CoCiP Grid model¶
Run CoCiP simulation on a grid of infinitesmal flight segments.
References¶
Engberg, Z., Teoh, R., Abbott, T., Dean, T., Stettler, M.E.J., Shapiro, M.L. “Forecasting contrail climate forcing for flight planning and air traffic management applications: The CocipGrid model in pycontrails 0.51.0”, (submit 2024) https://doi.org/10.5194/egusphere-2024-1361
[1]:
import matplotlib.pyplot as plt
import numpy as np
import pandas as pd
from pycontrails.core import MetDataset
from pycontrails.datalib.ecmwf import ERA5
from pycontrails.models.cocipgrid import CocipGrid
from pycontrails.models.humidity_scaling import HistogramMatching
from pycontrails.models.ps_model import PSGrid
[2]:
# Set up time and spatial bounds for the model run
time_bounds = ("2022-03-01 00:00:00", "2022-03-01 23:00:00")
lon_bounds = (-115, -95)
lat_bounds = (30, 50)
pressure_levels = (300, 250) # hPa
[3]:
# Download meteorological data
era5 = ERA5(time_bounds, pressure_levels=pressure_levels, variables=CocipGrid.met_variables)
met = era5.open_metdataset()
era5_rad = ERA5(time_bounds, variables=CocipGrid.rad_variables)

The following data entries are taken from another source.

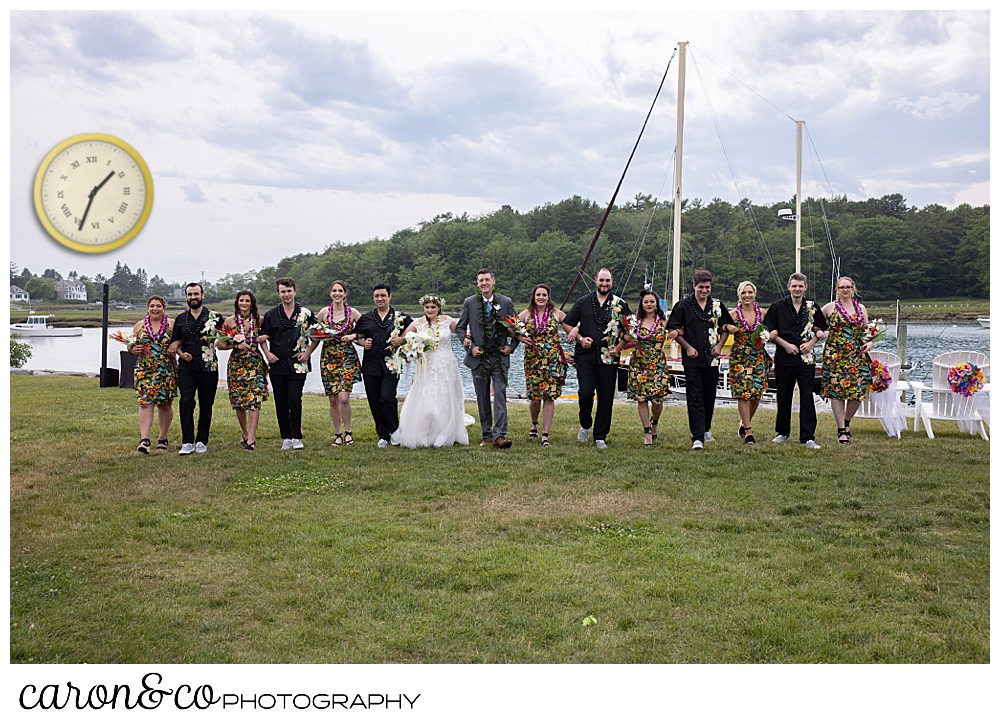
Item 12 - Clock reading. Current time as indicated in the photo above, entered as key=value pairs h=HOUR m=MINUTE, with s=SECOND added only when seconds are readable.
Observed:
h=1 m=34
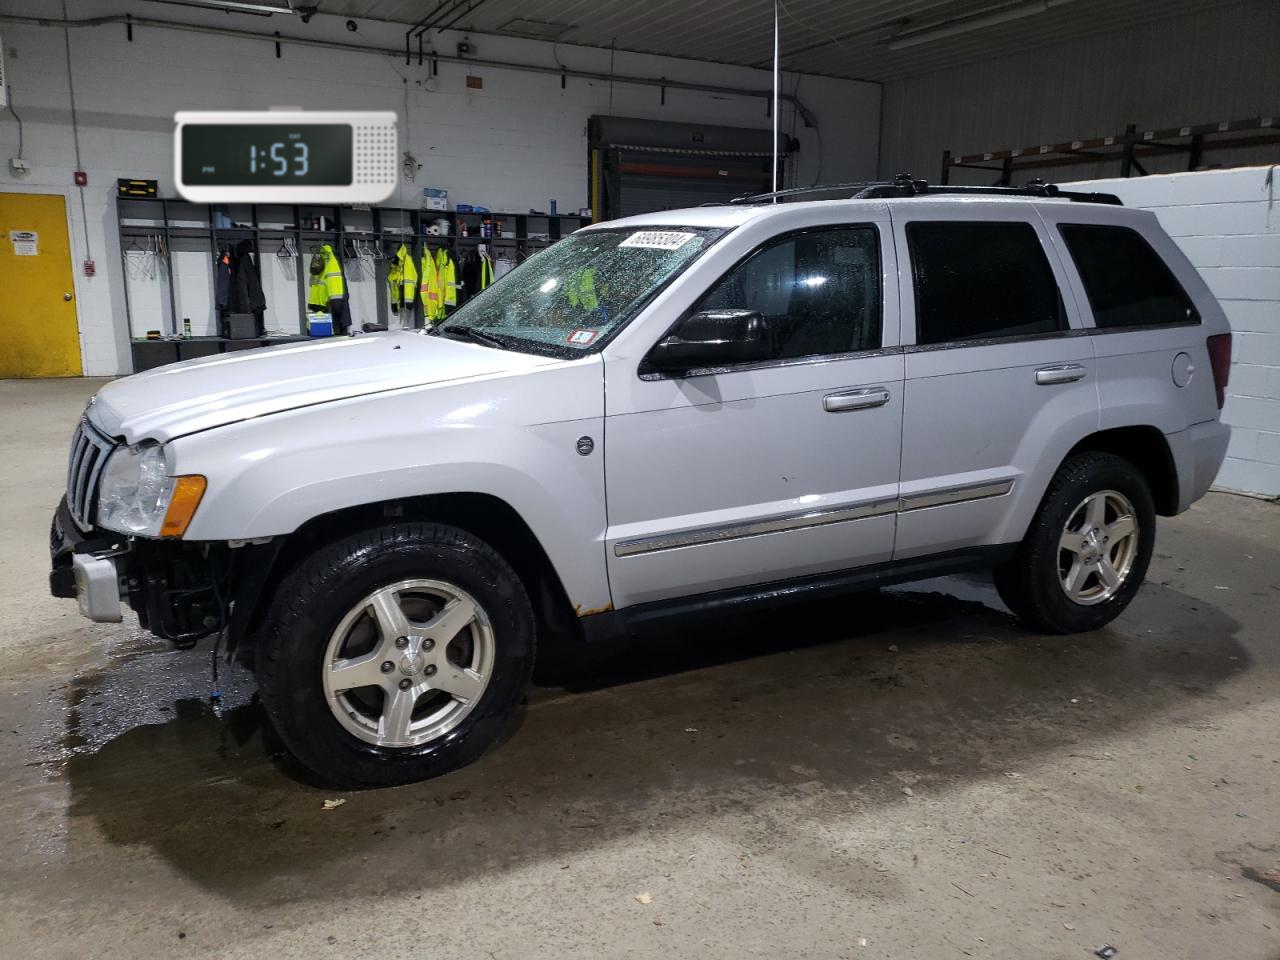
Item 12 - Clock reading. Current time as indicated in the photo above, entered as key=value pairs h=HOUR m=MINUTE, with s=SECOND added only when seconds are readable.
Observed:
h=1 m=53
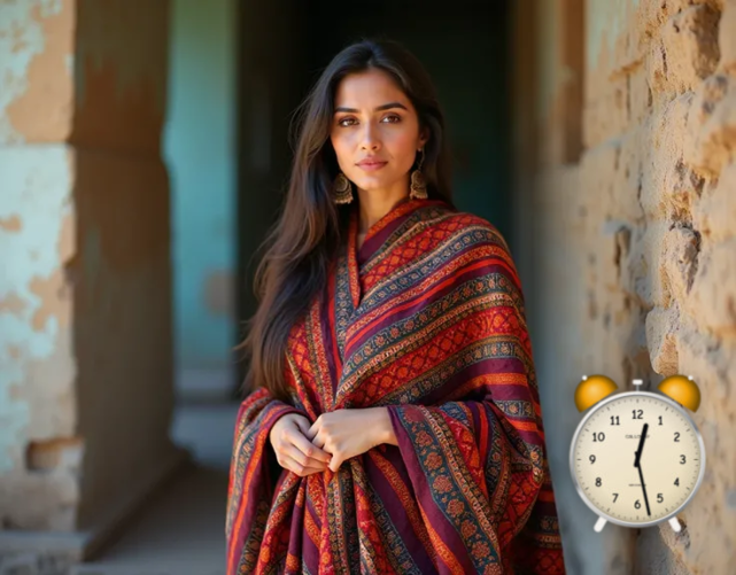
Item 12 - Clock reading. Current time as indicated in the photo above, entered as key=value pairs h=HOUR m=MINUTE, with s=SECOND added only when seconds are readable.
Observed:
h=12 m=28
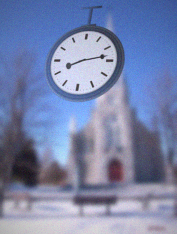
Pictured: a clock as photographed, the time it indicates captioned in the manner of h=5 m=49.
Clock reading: h=8 m=13
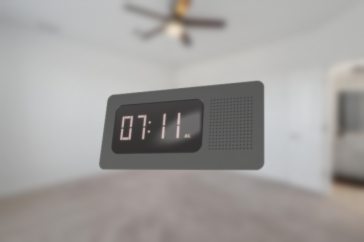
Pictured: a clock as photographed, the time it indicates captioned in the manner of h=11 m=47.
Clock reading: h=7 m=11
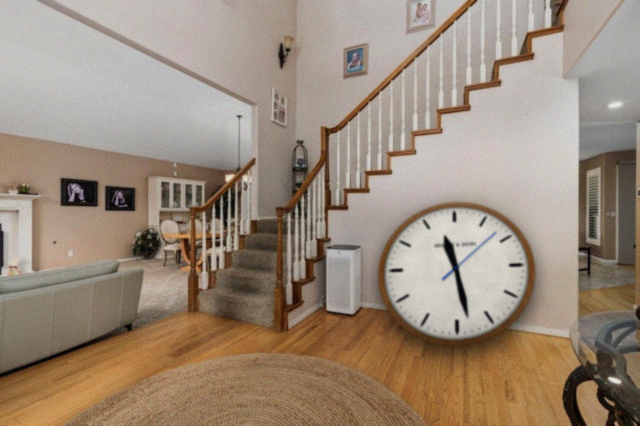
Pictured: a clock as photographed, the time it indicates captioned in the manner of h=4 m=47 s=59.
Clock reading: h=11 m=28 s=8
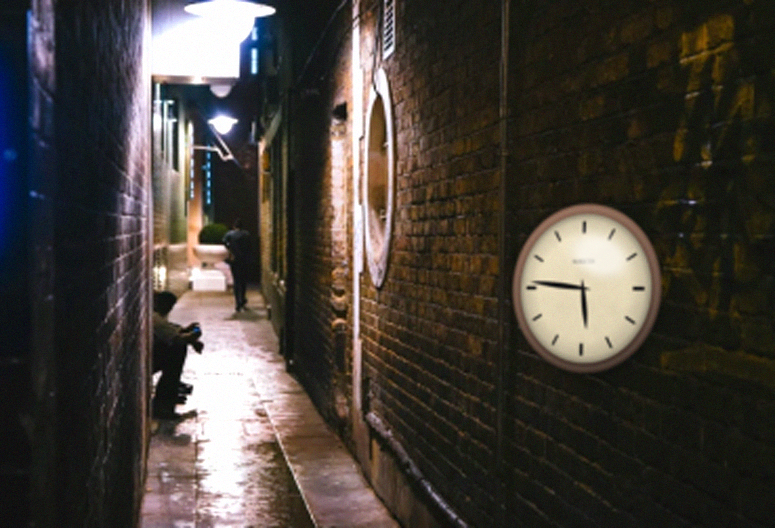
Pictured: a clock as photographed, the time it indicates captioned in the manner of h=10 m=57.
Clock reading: h=5 m=46
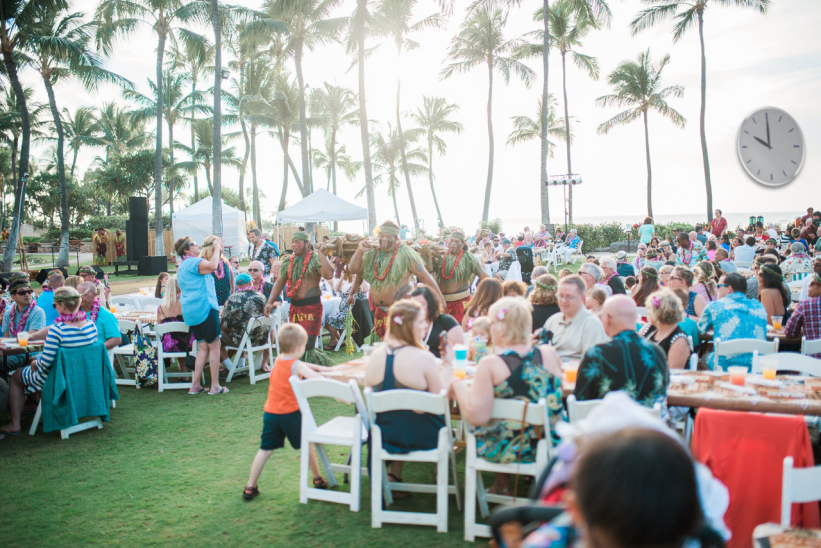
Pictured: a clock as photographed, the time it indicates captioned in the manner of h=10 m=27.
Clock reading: h=10 m=0
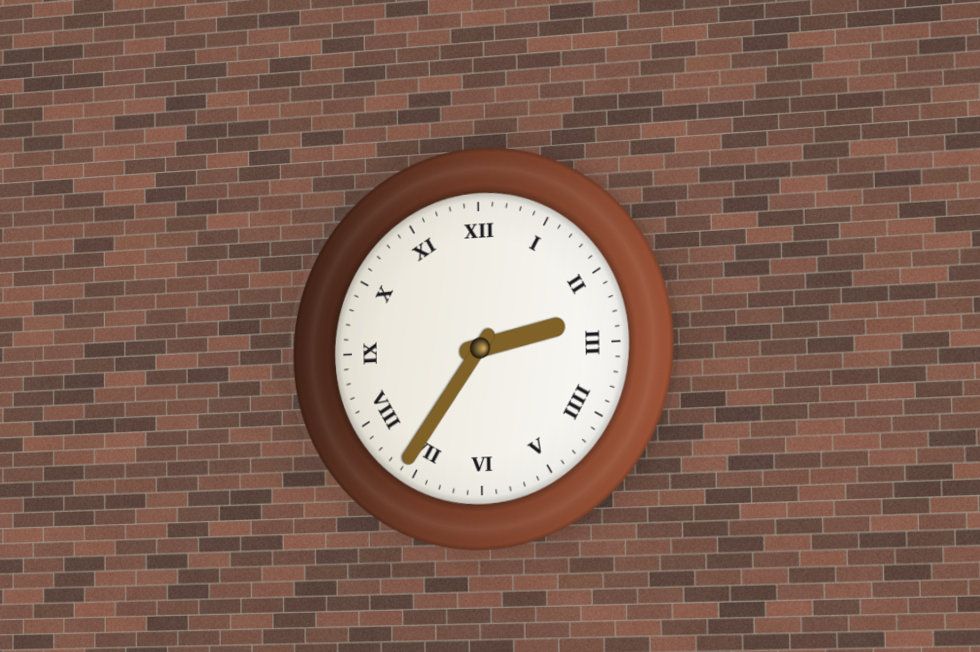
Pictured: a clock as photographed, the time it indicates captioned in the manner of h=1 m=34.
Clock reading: h=2 m=36
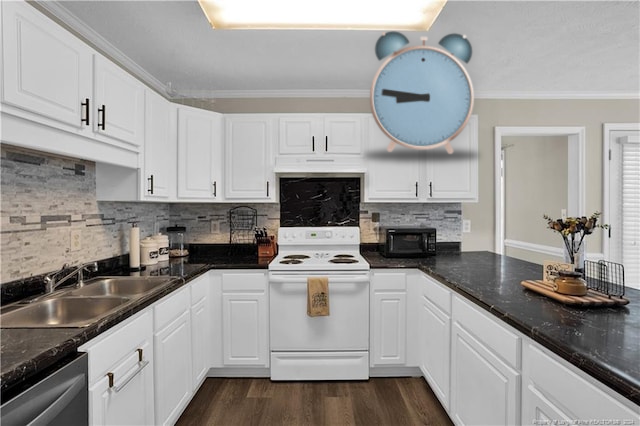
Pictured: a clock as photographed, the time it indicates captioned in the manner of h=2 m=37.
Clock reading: h=8 m=46
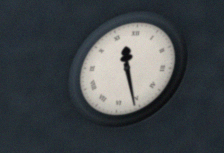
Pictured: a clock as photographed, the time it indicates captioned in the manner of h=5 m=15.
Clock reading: h=11 m=26
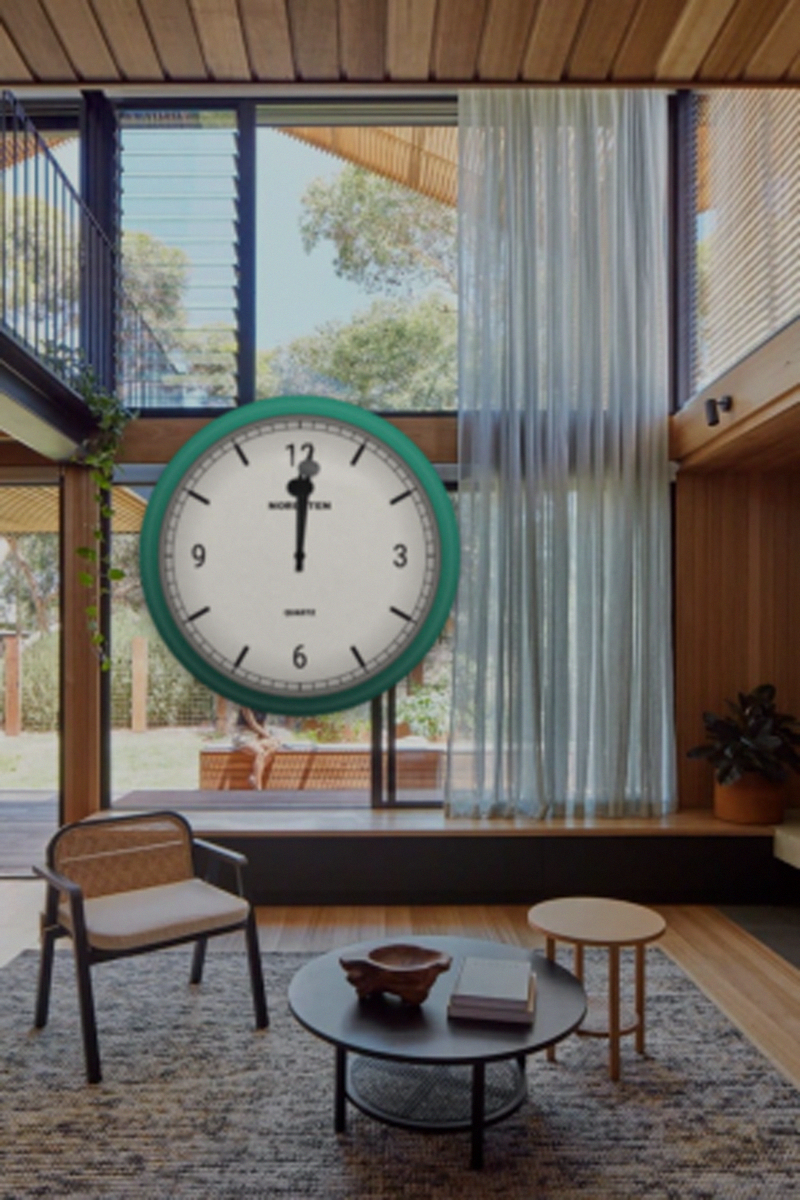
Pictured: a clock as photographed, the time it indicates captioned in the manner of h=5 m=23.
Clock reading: h=12 m=1
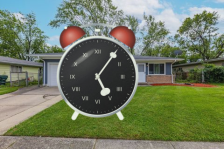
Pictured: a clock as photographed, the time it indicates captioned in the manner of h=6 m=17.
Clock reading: h=5 m=6
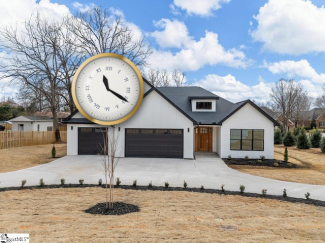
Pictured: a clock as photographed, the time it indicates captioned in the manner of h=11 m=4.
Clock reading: h=11 m=20
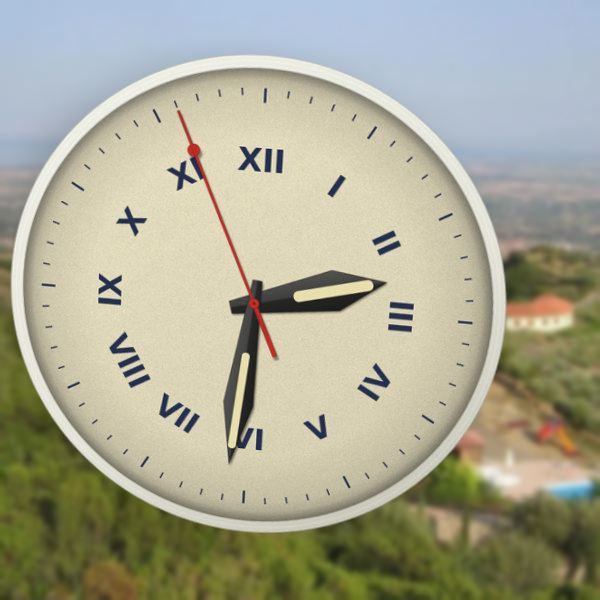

rad = era5_rad.open_metdataset()
[4]:
# Model parameters
params = {
"dt_integration": np.timedelta64(5, "m"),
"max_age": np.timedelta64(10, "h"),
# The humidity_scaling parameter is only used for ECMWF ERA5 data
# See https://py.contrails.org/api/pycontrails.models.humidity_scaling.html#module-pycontrails.models.humidity_scaling
"humidity_scaling": HistogramMatching(),
# Use Poll-Schumann aircraft performance model adapted for grid calculations
# See https://py.contrails.org/api/pycontrails.models.ps_model.PSGrid.html#pycontrails.models.ps_model.PSGrid
"aircraft_performance": PSGrid(),
}
# Initialize CocipGrid model
cocip_grid = CocipGrid(met=met, rad=rad, params=params)
[5]:
# Create a grid source
coords = {
"level": pressure_levels,
"time": pd.date_range(time_bounds[0], time_bounds[1], freq="1h")[
0:4
], # run for first 4 hours of domain
"longitude": np.arange(lon_bounds[0], lon_bounds[1], 1.0),
"latitude": np.arange(lat_bounds[0], lat_bounds[1], 1.0),
}
grid_source = MetDataset.from_coords(**coords)
# Run CocipGrid model
result = cocip_grid.eval(source=grid_source)
[6]:
# Plot results
plt.figure(figsize=(12, 8))
ef_per_m = result.data["ef_per_m"].isel(time=0, level=0)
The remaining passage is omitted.